TV always seems to throw a story like this one in the blender, so that what comes out is indistinguishable from the last horror, or the one before that, and the result weirdly numbing. When we read some of the smaller details, though — about the kid who said he wouldn’t have anybody to play with now that his sister had died, or the boy who said he knew karate and could save the others — we feel the enormity of what happened at Sandy Hook Elementary, and we cry that we won’t stand for it.
Only, then what? I hope we won’t waste too much time arguing over whether gun control, or better mental health treatment, or pushing back against violent video games is the proper place to start; in my mind, the answer is all of the above.
If guns alone — or even guns plus lousy-to-nonexistent mental health services — were the entire problem, why were no little red schoolhouses fired on in the Wild West, where everyone was armed and mental illness completely untreated?
There are pieces of this problem strewn across the political spectrum: The left is correct that actually, guns do kill people. But the right has a point, too, about the “culture of death,” in the language of John Paul II’s “Gospel of Life.” And if we haven’t glorified even mass shootings and their perpetrators, then why does one shooter after another show up dressed all in black, like an anti-hero ready for his big finale?
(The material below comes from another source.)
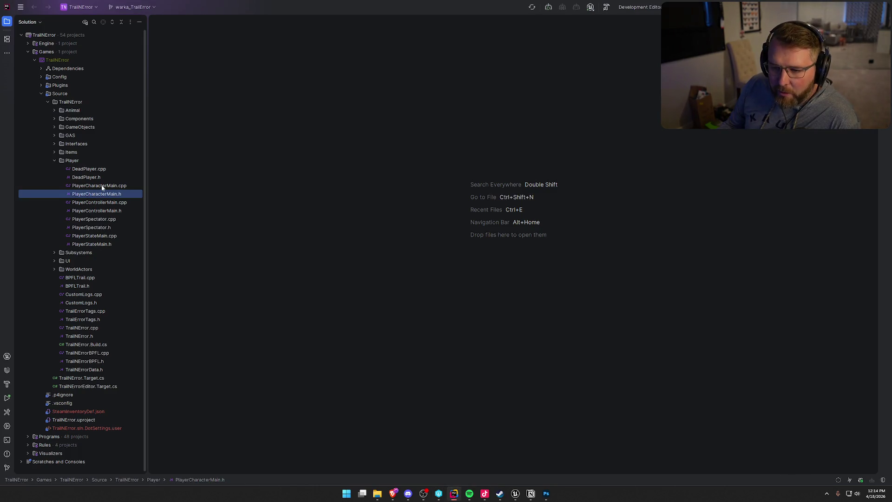
double_click(98, 185)
click(55, 253)
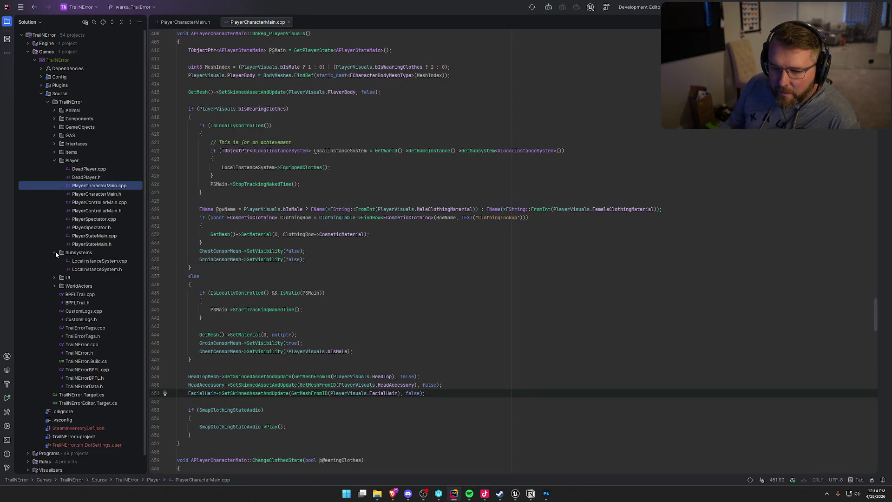
double_click(96, 269)
double_click(98, 261)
Struggling to understand, we insist on referring to the actions of people who must be desperately sick as evil incarnate.
“Evil visited this community today,” said Connecticut Gov. Dan Malloy.
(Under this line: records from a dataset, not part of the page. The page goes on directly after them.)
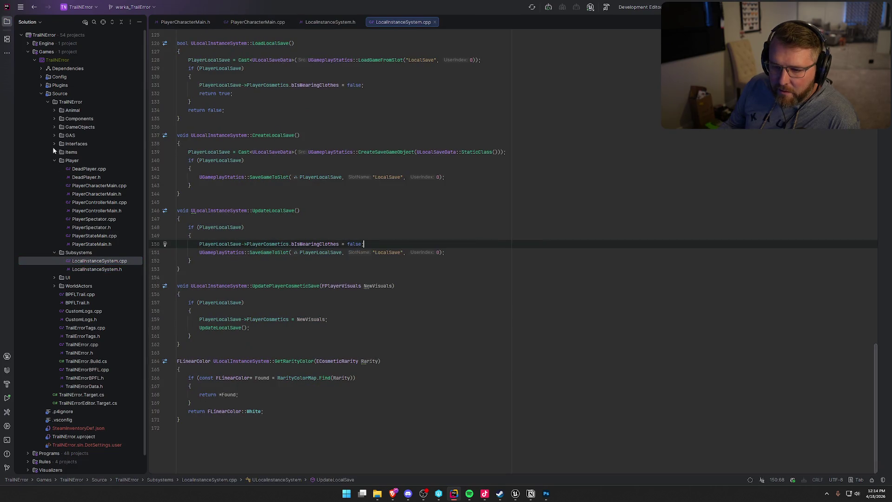
- Open LocalSaveData.h from GameObjects and jump to the FPlayerVisuals struct definition
click(55, 127)
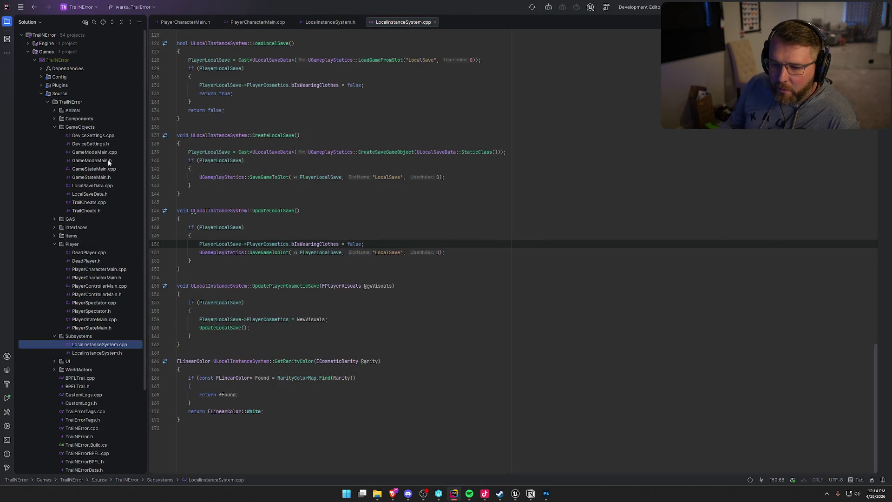
double_click(100, 195)
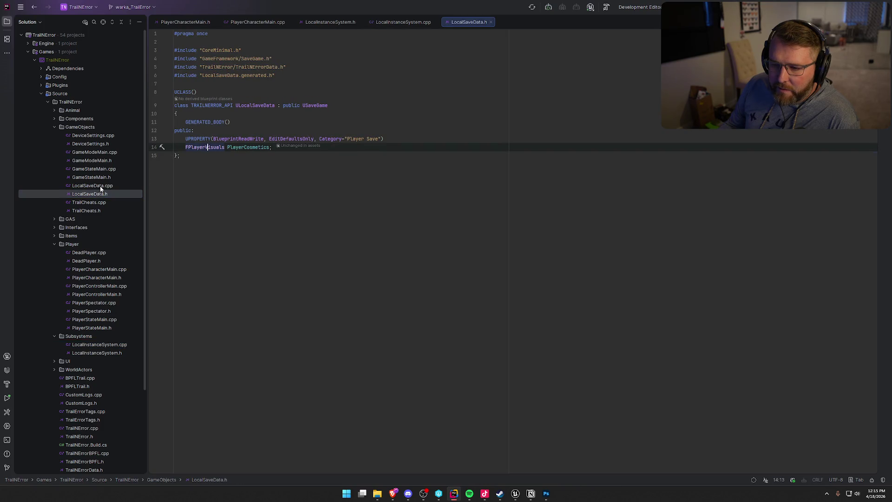
click(56, 127)
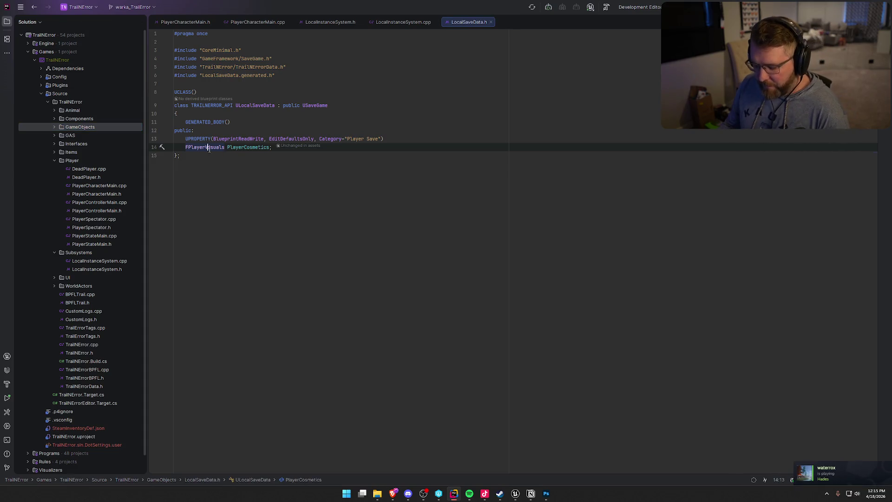
ctrl+click(223, 148)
“No set of laws can eliminate evil from the world,” President Barack Obama told the grieving.
A well person doesn’t shoot a bunch of 6-year-olds, though, and while I believe in evil, from a Christian perspective, sin involves free will, which I’m not sure someone who acted as Lanza did was in any shape to exercise. Saying so is popularly seen as “excusing” such horrific acts; it doesn’t. Calling illness by its modern name is important because we have so much hard work to do, on multiple fronts, that we can’t afford to set off in the wrong century.